先日、世界陸上男子200メートル予選で、日本史上最年少出場となったサニブラウン・アブデル・ハキーム(城西高2年)は、100メートル銀のガトリンに次ぐ2位(20秒35)で準決勝に進んだ。このスプリンターの父はガーナ人、また、この夏の甲子園を沸かせたオコエ瑠偉(関東第一3年)と女子バレー日本代表の宮部藍梨(金蘭会高2年)の父はナイジェリア人、ラグビー日本代表の松島幸太朗(22・サントリー)の父はジンバブエ出身だ。さらに、男子バスケットの日本代表に選ばれた八村塁(明成高3年)は父がベナン出身、オリックスのドラフト2位ルーキー宗佑磨内野手の父はギニア人という具合だ。
アフリカ系の選手たちが持つ運動能力の高さは多くの人が認めるところだ。運動生理学的に見ても瞬発系競技は先天的に黒人が有利だという。例えば、足を引っ張り上げるときに使う陸上選手の腸腰筋(大腰筋・腸骨筋)を比較すると、日本人はアフリカ系選手の半分だという。アフリカ系ハーフの日本人選手たちの活躍に触発されて、今後また新たな選手が出てくるだろう。
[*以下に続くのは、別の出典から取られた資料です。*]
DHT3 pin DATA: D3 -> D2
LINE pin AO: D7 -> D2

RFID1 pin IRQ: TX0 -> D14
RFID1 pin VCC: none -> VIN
彼らが2020年の東京オリンピックの成否を大きく左右する存在になる可能性は十分にある。
また、先日「2015ミス・ユニバース・ジャパン」に選ばれた宮本エリアナも、長崎県佐世保市生まれ、アフリカ系米国人の父を持つ日本人だ。3月の日本大会でグランプリに選ばれたが、肌の色から「彼女は日本人じゃない」という心ない視線が向けられた。今回のミス・ユニバースは“日本人”とは何かを日本人自らに突きつけていたようで面白い。時を同じくして、国立遺伝学研究所(http://www.nig.ac.jp/nig/ja/)と東京大学の共同チームが、アイヌ人や日本列島本土人の遺伝情報を解析した結果、遺伝子配列の違いから、縄文人の血が濃いと見られるアイヌ人と弥生人の子孫とされる渡来人の混血は7世紀に始まった、と推定する研究結果を発表した。
日本列島は、大陸とつながっていた1万年以上前から東西南北各方面から違う人種が入り込み混血したことで知られているが、アフリカ大陸からの移民は非常に少なかったと思われる。7世紀以降の混血は列島内を中心に行われ、今や単一民族と見間違う程均一な血になっているが、新しい日本の活力は、今、アフロハーフの血にこそあるのではないだろうか?